Institutional Shareholder Services Inc. has advised against approval of Warner Bros. Discovery Inc.'s executive compensation arrangements and recommended that investors withhold support from five board nominees who served on the company's compensation committee, the proxy adviser said in a report distributed to clients on May 22.
ISS judged the compensation committee to have been insufficiently responsive to investor concerns following a nonbinding vote last year in which a majority of shareholders opposed the 2024 pay package awarded to Chief Executive Officer David Zaslav. The adviser also highlighted that target pay opportunities for Zaslav remain large by the committee's measures, noting that Zaslav earned $165 million last year, a sum the report said is more than triple the $51.9 million he received in 2024.
The company's shareholders are scheduled to convene a virtual annual meeting at 10 a.m. New York time on Tuesday, June 9, where the compensation package and director elections will be on the agenda.
ISS had earlier urged shareholders to reject a golden parachute arrangement that would have accelerated equity awards valued at more than $500 million for Zaslav. At a special meeting in April, shareholders approved Warner Bros.

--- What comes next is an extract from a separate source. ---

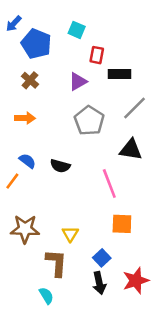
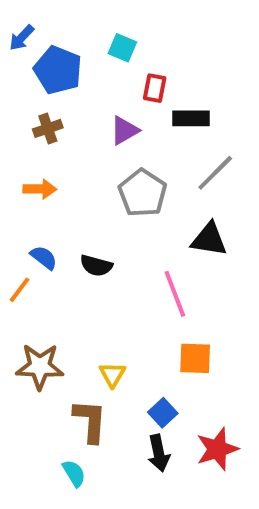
brown cross: (30, 80) -> (48, 128), turned 30

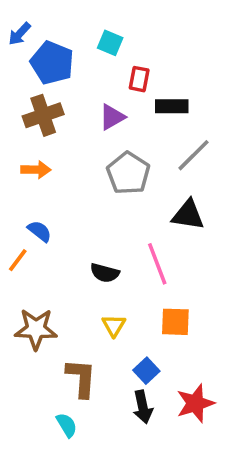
brown cross: (48, 128) -> (43, 115), size x1.5
black semicircle: (96, 266) -> (105, 273), moved
yellow triangle: (112, 374) -> (114, 325), moved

Discovery's pending $110 billion merger with Paramount Skydance Corp., while in a separate nonbinding vote they rejected the CEO package that had been proposed.
At last year’s annual meeting, a nonbinding vote recorded that a majority of shareholders opposed the 2024 compensation package for Zaslav. In the May 22 note to clients, ISS recommended that shareholders not support five of the 13 nominees to the board at the current meeting, identifying those five as having served on the compensation committee and citing their failure to adequately address shareholders after the previous say-on-pay vote.
Despite its recommendations against the compensation package and certain directors, ISS recommended that shareholders vote in favor of Zaslav’s reelection to the board.
The company’s merger partner, Paramount, said it expects the merger to close by the third quarter of this year, a timeline reiterated in communications around the earlier special meeting.
Context and implications
The ISS guidance highlights continuing shareholder scrutiny over executive pay at Warner Bros. Discovery following successive nonbinding votes. Investors attending the upcoming virtual meeting will be asked to weigh both director elections and approval of pay practices after a series of advisory votes and a contested golden parachute proposal earlier this year.